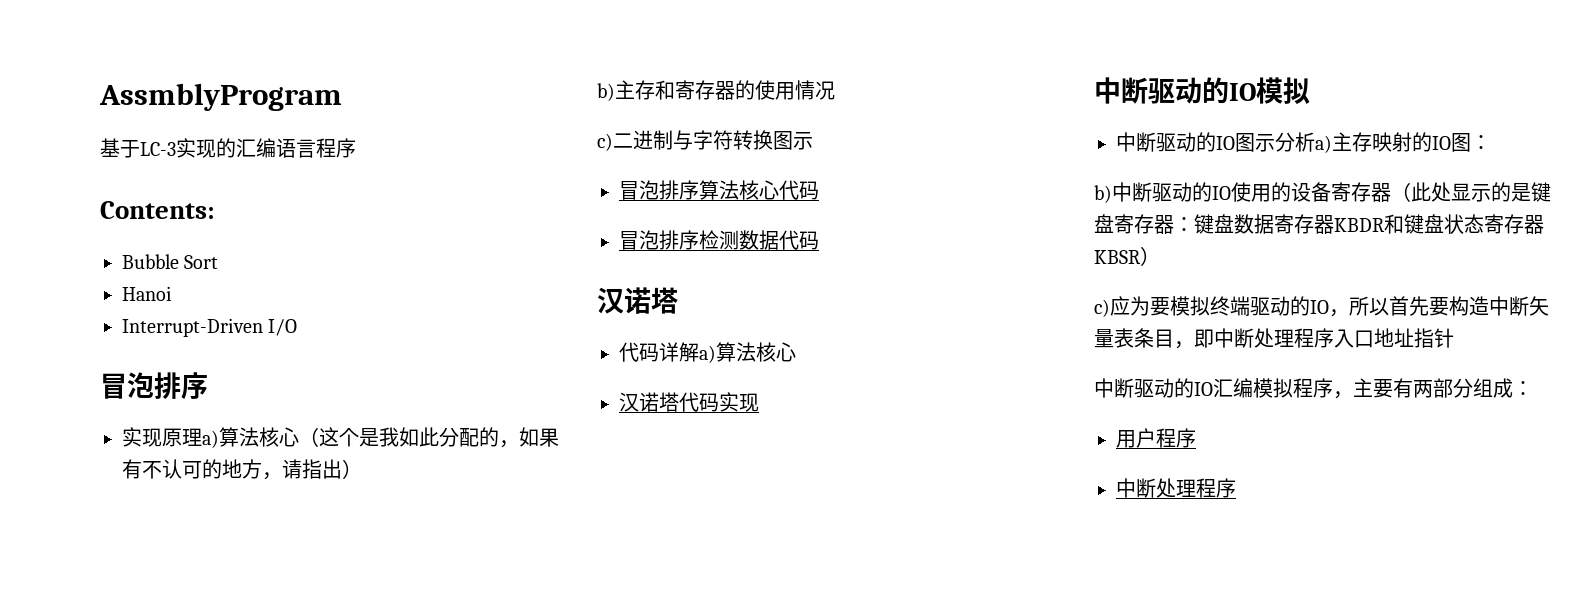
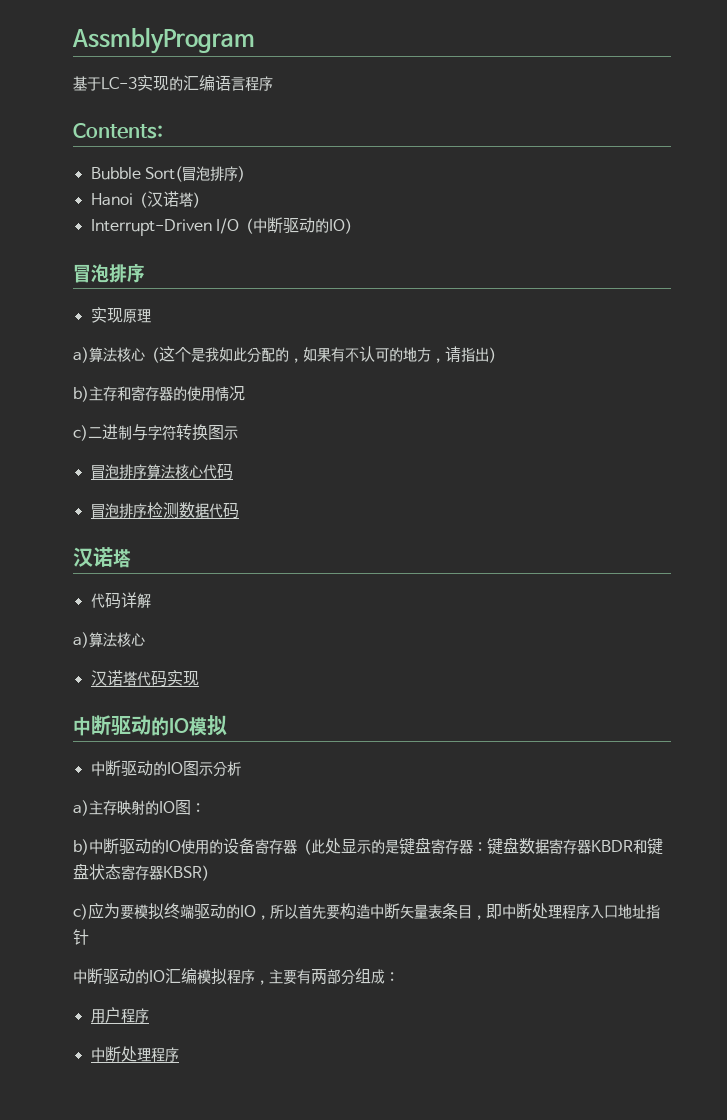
[184,255,219,269] Sort -> [144,166,245,182] Sort(冒泡排序)
(172, 293) none -> [132,191,207,208] （汉诺塔）
(298, 327) none -> [238,217,359,234] （中断驱动的IO）
(202, 437) none -> (151, 316) //
(699, 352) none -> (151, 600) //
(1315, 142) none -> (241, 768) //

| Exercise brief |
Pictures stay out, but every other part of the entries must be repeated exactly.

| Completed exercise |
[184,255,219,269] Sort -> [144,166,245,182] Sort(冒泡排序)
(172, 293) none -> [132,191,207,208] （汉诺塔）
(298, 327) none -> [238,217,359,234] （中断驱动的IO）
(202, 437) none -> (151, 316) //
(699, 352) none -> (151, 600) //
(1315, 142) none -> (241, 768) //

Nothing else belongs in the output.